* Task goal *
Rewrite the rows from the start through the line containing "們對它們本身既定的印像與功用，", changing every "サンクスカード" to "感謝カード" and leaving everything else the same.

[Page-level text extractions]

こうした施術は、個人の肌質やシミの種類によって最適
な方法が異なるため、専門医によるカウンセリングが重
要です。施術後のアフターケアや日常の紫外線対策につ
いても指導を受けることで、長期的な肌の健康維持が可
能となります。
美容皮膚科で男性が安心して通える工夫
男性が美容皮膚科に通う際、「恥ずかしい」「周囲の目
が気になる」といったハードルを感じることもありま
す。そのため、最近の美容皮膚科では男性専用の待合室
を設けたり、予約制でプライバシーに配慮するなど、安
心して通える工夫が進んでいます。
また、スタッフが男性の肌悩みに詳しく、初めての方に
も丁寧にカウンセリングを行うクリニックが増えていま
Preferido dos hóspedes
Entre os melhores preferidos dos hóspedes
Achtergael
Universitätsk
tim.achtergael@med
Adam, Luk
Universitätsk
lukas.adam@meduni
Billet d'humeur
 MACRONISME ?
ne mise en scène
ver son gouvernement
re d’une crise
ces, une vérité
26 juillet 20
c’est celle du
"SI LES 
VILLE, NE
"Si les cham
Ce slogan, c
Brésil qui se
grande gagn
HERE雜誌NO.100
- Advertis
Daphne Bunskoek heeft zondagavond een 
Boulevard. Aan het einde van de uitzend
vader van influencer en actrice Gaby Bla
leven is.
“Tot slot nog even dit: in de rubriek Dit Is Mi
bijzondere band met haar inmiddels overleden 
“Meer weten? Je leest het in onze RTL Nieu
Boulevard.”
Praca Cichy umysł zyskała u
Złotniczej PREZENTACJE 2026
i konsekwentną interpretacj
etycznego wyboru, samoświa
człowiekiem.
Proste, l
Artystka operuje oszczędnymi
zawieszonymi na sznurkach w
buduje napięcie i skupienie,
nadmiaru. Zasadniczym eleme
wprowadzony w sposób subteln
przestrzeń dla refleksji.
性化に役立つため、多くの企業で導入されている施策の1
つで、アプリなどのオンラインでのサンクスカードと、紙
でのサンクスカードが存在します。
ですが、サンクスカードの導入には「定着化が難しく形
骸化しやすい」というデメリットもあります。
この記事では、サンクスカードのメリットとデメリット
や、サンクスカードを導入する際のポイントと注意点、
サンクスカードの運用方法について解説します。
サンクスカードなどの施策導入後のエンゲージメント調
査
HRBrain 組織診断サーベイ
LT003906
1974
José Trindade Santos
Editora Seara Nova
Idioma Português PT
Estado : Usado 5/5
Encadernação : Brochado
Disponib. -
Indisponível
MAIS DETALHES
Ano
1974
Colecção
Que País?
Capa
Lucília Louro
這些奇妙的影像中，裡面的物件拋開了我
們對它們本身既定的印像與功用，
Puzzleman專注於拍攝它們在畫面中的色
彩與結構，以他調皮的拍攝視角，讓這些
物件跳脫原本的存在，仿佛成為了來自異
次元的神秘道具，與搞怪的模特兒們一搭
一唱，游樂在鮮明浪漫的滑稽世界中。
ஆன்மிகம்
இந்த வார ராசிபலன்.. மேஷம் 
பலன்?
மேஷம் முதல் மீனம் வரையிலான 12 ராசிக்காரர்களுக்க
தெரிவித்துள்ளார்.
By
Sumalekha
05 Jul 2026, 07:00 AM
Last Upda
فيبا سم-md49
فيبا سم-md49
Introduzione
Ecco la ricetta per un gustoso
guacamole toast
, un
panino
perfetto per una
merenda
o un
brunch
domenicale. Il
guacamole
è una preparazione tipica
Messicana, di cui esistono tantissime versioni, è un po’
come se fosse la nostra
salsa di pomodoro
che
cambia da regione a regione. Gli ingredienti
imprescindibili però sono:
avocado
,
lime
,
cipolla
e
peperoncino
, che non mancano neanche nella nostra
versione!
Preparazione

* Reply to the exercise *
こうした施術は、個人の肌質やシミの種類によって最適
な方法が異なるため、専門医によるカウンセリングが重
要です。施術後のアフターケアや日常の紫外線対策につ
いても指導を受けることで、長期的な肌の健康維持が可
能となります。
美容皮膚科で男性が安心して通える工夫
男性が美容皮膚科に通う際、「恥ずかしい」「周囲の目
が気になる」といったハードルを感じることもありま
す。そのため、最近の美容皮膚科では男性専用の待合室
を設けたり、予約制でプライバシーに配慮するなど、安
心して通える工夫が進んでいます。
また、スタッフが男性の肌悩みに詳しく、初めての方に
も丁寧にカウンセリングを行うクリニックが増えていま
Preferido dos hóspedes
Entre os melhores preferidos dos hóspedes
Achtergael
Universitätsk
tim.achtergael@med
Adam, Luk
Universitätsk
lukas.adam@meduni
Billet d'humeur
 MACRONISME ?
ne mise en scène
ver son gouvernement
re d’une crise
ces, une vérité
26 juillet 20
c’est celle du
"SI LES 
VILLE, NE
"Si les cham
Ce slogan, c
Brésil qui se
grande gagn
HERE雜誌NO.100
- Advertis
Daphne Bunskoek heeft zondagavond een 
Boulevard. Aan het einde van de uitzend
vader van influencer en actrice Gaby Bla
leven is.
“Tot slot nog even dit: in de rubriek Dit Is Mi
bijzondere band met haar inmiddels overleden 
“Meer weten? Je leest het in onze RTL Nieu
Boulevard.”
Praca Cichy umysł zyskała u
Złotniczej PREZENTACJE 2026
i konsekwentną interpretacj
etycznego wyboru, samoświa
człowiekiem.
Proste, l
Artystka operuje oszczędnymi
zawieszonymi na sznurkach w
buduje napięcie i skupienie,
nadmiaru. Zasadniczym eleme
wprowadzony w sposób subteln
przestrzeń dla refleksji.
性化に役立つため、多くの企業で導入されている施策の1
つで、アプリなどのオンラインでの感謝カードと、紙
での感謝カードが存在します。
ですが、感謝カードの導入には「定着化が難しく形
骸化しやすい」というデメリットもあります。
この記事では、感謝カードのメリットとデメリット
や、感謝カードを導入する際のポイントと注意点、
感謝カードの運用方法について解説します。
感謝カードなどの施策導入後のエンゲージメント調
査
HRBrain 組織診断サーベイ
LT003906
1974
José Trindade Santos
Editora Seara Nova
Idioma Português PT
Estado : Usado 5/5
Encadernação : Brochado
Disponib. -
Indisponível
MAIS DETALHES
Ano
1974
Colecção
Que País?
Capa
Lucília Louro
這些奇妙的影像中，裡面的物件拋開了我
們對它們本身既定的印像與功用，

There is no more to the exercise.